What is the Korean Autumn Carnival?

For those who didn’t catch it, the carnival ran over the weekend of 8-9 September. Like other festivals the world over, it comprised a weekend of back-to-back races, but the showcase events were the G1 Korea Sprint and Korea Cup. The events attracted the attention of the online horse racing community, not least because of the international flavour to the runners and riders.

Willie Mullins was flying the flag for Ireland, or at least his highly-fancied 6-year-old gelding Riven Light was. Following a great performance this summer with back-to-back victories in the Galway Festival last month, the horse made the long trip to Seoul to take part in the Korea Cup under local jockey Jo Sun Gong. Mullins himself was in attendance throughout the event. Meanwhile, five US-bred horses took part, as well as participants from Japan, Hong Kong, Australia, and of course, South Korea.

With such a stage set, it is perhaps unsurprising that the feature races in particular attracted so much attention. Both of the headline races were broadcast live in the US, and the At the Races channel showed the Korea Cup. This was the first time that a Korean horse race had ever been broadcast live in the UK, but it will certainly not be the last.
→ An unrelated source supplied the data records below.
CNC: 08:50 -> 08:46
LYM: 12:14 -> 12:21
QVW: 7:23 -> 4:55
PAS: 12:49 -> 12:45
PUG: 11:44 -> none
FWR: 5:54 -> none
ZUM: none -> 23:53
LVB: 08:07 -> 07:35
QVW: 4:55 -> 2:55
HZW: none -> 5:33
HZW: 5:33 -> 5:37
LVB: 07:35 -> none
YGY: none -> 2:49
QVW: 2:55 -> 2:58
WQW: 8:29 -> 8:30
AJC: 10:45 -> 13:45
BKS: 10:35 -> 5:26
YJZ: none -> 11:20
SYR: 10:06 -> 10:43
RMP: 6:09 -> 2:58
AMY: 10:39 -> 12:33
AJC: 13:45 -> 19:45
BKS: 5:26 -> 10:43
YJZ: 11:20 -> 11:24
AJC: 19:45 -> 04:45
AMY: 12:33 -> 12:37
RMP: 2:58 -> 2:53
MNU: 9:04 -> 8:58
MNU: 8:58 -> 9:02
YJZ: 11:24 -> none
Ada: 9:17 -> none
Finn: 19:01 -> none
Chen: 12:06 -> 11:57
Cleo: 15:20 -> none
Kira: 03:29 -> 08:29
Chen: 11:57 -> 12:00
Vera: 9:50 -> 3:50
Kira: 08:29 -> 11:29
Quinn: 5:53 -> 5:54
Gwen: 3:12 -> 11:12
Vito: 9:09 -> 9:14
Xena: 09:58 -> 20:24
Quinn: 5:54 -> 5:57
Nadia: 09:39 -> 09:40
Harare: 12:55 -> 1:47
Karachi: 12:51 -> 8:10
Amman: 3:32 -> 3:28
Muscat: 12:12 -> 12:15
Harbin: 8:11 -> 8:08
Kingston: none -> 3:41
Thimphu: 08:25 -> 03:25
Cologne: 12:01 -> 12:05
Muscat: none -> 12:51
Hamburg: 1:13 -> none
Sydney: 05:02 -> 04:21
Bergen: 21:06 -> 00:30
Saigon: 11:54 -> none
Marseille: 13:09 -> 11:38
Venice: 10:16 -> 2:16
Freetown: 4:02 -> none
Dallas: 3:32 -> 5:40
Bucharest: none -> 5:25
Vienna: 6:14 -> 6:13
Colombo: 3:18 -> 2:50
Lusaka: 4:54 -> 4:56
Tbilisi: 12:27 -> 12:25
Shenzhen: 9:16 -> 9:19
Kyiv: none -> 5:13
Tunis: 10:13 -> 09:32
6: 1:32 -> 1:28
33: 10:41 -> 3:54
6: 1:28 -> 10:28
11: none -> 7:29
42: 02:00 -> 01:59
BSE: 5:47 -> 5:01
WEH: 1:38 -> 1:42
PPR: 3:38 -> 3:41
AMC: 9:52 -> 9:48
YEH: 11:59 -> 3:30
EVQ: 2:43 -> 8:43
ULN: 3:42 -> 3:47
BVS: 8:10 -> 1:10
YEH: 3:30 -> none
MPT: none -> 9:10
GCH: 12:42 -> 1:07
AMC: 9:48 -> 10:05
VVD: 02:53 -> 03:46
Online and TV coverage are, of course, important, but what really makes or breaks an event is real world attendance. The organisers made the shrewd decision to permit free entry to the racecourse for the entire carnival. One can imagine what would happen if this was the case at Cheltenham or Ascot, but keep in mind that this is still a growing sport battling to compete with the nation’s current baseball obsession. As it was, the attendance was just under 40,000. Perfect for exactly the right carnival atmosphere.

Cup Highlights

After all the hype and the enormous goodwill he generated in the run up to the event, everyone was disappointed that Riven Light was eased after a strong start. However, he fulfilled a wonderful ambassadorial role, and it seems likely that he will be back next year. The Korea Cup itself, though, was all about the defending title holder London Town. Last year, the Kazuya Makita-trained 5-year-old blew away the opposition, and while his performance was not quite as dominating as it was in 2017, it was obvious that he was the odds-on favourite for a reason.

Ridden by jockey Yasunari Iwata, he was hustled to the outside, where he settled in behind early front runner Cheongdam Dokki. Iwata made his move with 5 furlongs still to run, and while some onlookers wondered if he had broken too early, it soon became clear that he had everything under control. After he crossed the line, there was time for onlookers to go for a figurative comfort break and get themselves a coffee before second-place horse Dolkong came home 15 lengths behind.

It was a commanding performance, and perhaps the biggest surprise is that London Town has still not won a G1 race in his native Japan. Surely, however, that is only a matter of time, and he is one to watch for Asian racing fans.

And the Sprint?

The other feature race was far more closely contested. US-bred and Japanese-owned Moanin ultimately crossed the line in front after a neck-and-neck battle with the 2016 Korea Cup winner Chrysolite.

Perhaps the biggest cheer, however, was for the Hong Kong-bred Fight Hero. The crowd favourite has a reputation for being an unpredictable and troublesome starter, so the decision to give him the widest starting gate was met with a mixture of approval and derision. Ultimately, he ran a solid race under Derek Leung, at one point looking to challenge for the lead, and finishing a creditable third.

Looking Forward to Next Year

After just its third year, the Korean Autumn Carnival is becoming a landmark date on the calendar. It is one of those festivals that will just get bigger and better with each passing year, and 2019 cannot come soon enough.